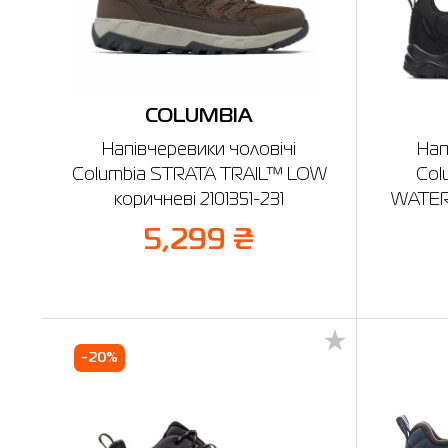
COLUMBIA
Напівчеревики чоловічі
Нап
Columbia STRATA TRAIL™ LOW
Col
коричневі 2101351-231
WATER
5,299 ₴
-20%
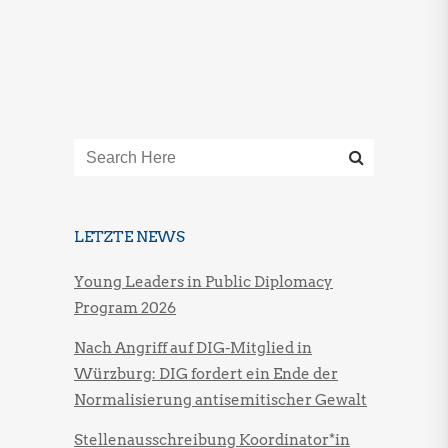
LETZTE NEWS
Young Leaders in Public Diplomacy
Program 2026
Nach Angriff auf DIG-Mitglied in
Würzburg: DIG fordert ein Ende der
Normalisierung antisemitischer Gewalt
Stellenausschreibung Koordinator*in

_WHAT IS REQUIRED:_
Copy every line of text from the material above word for word, leaving out the pictures.

_REPLY TO THE TASK:_
COLUMBIA
Напівчеревики чоловічі
Нап
Columbia STRATA TRAIL™ LOW
Col
коричневі 2101351-231
WATER
5,299 ₴
-20%
LETZTE NEWS
Young Leaders in Public Diplomacy
Program 2026
Nach Angriff auf DIG-Mitglied in
Würzburg: DIG fordert ein Ende der
Normalisierung antisemitischer Gewalt
Stellenausschreibung Koordinator*in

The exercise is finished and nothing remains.